> **Page extract**

Blue Velvet is a coming-of-age movie. It is the story of a young man's discovery of the forces and emotions lying just below the surface among his family, his friends, and his neighbours. In writer-director David Lynch's view, those forces include love, hatred, murder, perversion, corruption, and degradation. Blue Velvet is a kind of journey inwards to the land of Original Sin.

It is a film of extremes. In the timberfelling town of Lumberton (a real town in North Carolina), the birds always chirp, the white picket fences glow like summer clouds, and the neighbours are so genial and friendly they might have walked in off Petticoat junction. Yet the criminals are so evil and vicious, the degradation so intense, ,that the movie evokes a kind of primordial fear in the viewer. The fear would be almost unbearable at times, if not for the chunks of wacky college-boy burnout interspersed throughout. Like The Exorcist - to my mind the most genuinely frightening horror film of the 1970s - the fear Blue Velvet inspires is not an external fear - of a monster or a murderer - but internal fear - of the evil within our own minds and souls.

"It kind of strips you to the bone," said a friend of mine, who loved it. He added that two of the four people he went to see it with walked out halfway through.
For many Americans, the most controversial aspect of Blue Velvet is the character of Dorothy (Isabella Rossellini), a down on her luck nightclub singer forced to submit to violent, sadistic sex by the terrifying pervert Frank (Dennis Hopper).

That's the good news. The bad news is that Dorothy enjoys it. She gets turned on by being beaten and degraded. When she seduces Jeffrey (Kyle MacLachlan), she implores him to beat her. He complies. The Dorothy character has been denounced as an embodiment of the worst of male fantasies, a denial of the last twenty years of feminist progress, an incitement to rape, and so on.

> **Assignment 1**
Reproduce the stretch of the rows from the line containing "Enlèvement cuve à fio" through the end of the rows, leaving out the pictures.
The review above has no connection to the rows that follow.

> **Task material**
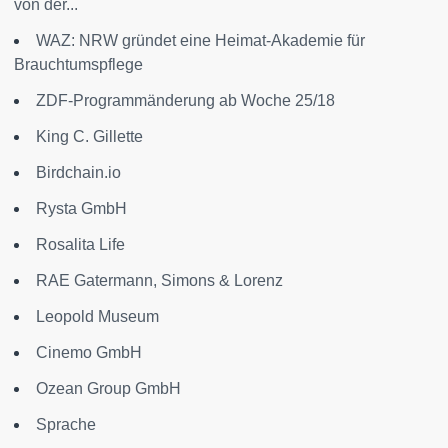
von der...
WAZ: NRW gründet eine Heimat-Akademie für
Brauchtumspflege
ZDF-Programmänderung ab Woche 25/18
King C. Gillette
Birdchain.io
Rysta GmbH
Rosalita Life
RAE Gatermann, Simons & Lorenz
Leopold Museum
Cinemo GmbH
Ozean Group GmbH
Sprache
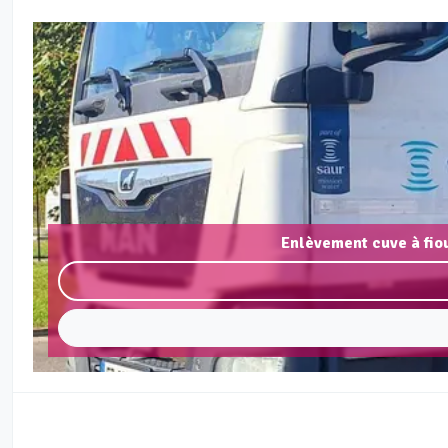
Enlèvement cuve à fio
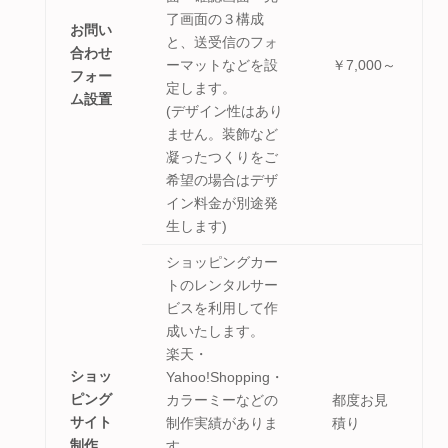
了画面の３構成
お問い
と、送受信のフォ
合わせ
ーマットなどを設
￥7,000～
フォー
定します。
ム設置
(デザイン性はあり
ません。装飾など
凝ったつくりをご
希望の場合はデザ
イン料金が別途発
生します)
ショッピングカー
トのレンタルサー
ビスを利用して作
成いたします。
楽天・
ショッ
Yahoo!Shopping・
ピング
カラーミーなどの
都度お見
サイト
制作実績がありま
積り
制作
す。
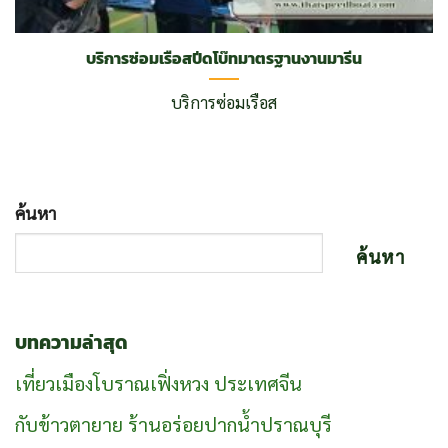
บริการซ่อมเรือสปีดโบ๊ทมาตรฐานงานมารีน
บริการซ่อมเรือส
ค้นหา
ค้นหา
บทความล่าสุด
เที่ยวเมืองโบราณเฟิ่งหวง ประเทศจีน
กับข้าวตายาย ร้านอร่อยปากน้ำปราณบุรี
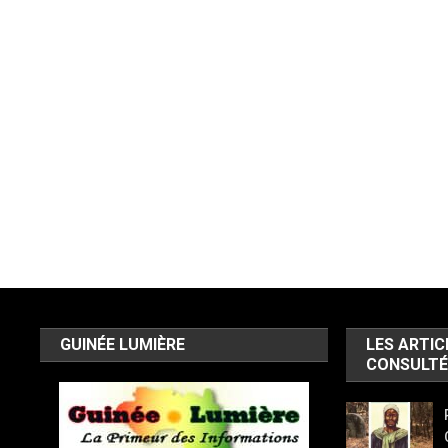
GUINÉE LUMIÈRE
LES ARTIC
CONSULTÉ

> **Assignment 2**
Transcribe the stretch of the Blue Velvet review from "For many Americans, the" through "rape, and so on.".

> **Response area 1**
Enlèvement cuve à fio
了画面の３構成
お問い
と、送受信のフォ
合わせ
ーマットなどを設
￥7,000～
フォー
定します。
ム設置
(デザイン性はあり
ません。装飾など
凝ったつくりをご
希望の場合はデザ
イン料金が別途発
生します)
ショッピングカー
トのレンタルサー
ビスを利用して作
成いたします。
楽天・
ショッ
Yahoo!Shopping・
ピング
カラーミーなどの
都度お見
サイト
制作実績がありま
積り
制作
す。
บริการซ่อมเรือสปีดโบ๊ทมาตรฐานงานมารีน
บริการซ่อมเรือส
ค้นหา
ค้นหา
บทความล่าสุด
เที่ยวเมืองโบราณเฟิ่งหวง ประเทศจีน
กับข้าวตายาย ร้านอร่อยปากน้ำปราณบุรี
GUINÉE LUMIÈRE
LES ARTIC
CONSULTÉ

> **Response area 2**
For many Americans, the most controversial aspect of Blue Velvet is the character of Dorothy (Isabella Rossellini), a down on her luck nightclub singer forced to submit to violent, sadistic sex by the terrifying pervert Frank (Dennis Hopper).

That's the good news. The bad news is that Dorothy enjoys it. She gets turned on by being beaten and degraded. When she seduces Jeffrey (Kyle MacLachlan), she implores him to beat her. He complies. The Dorothy character has been denounced as an embodiment of the worst of male fantasies, a denial of the last twenty years of feminist progress, an incitement to rape, and so on.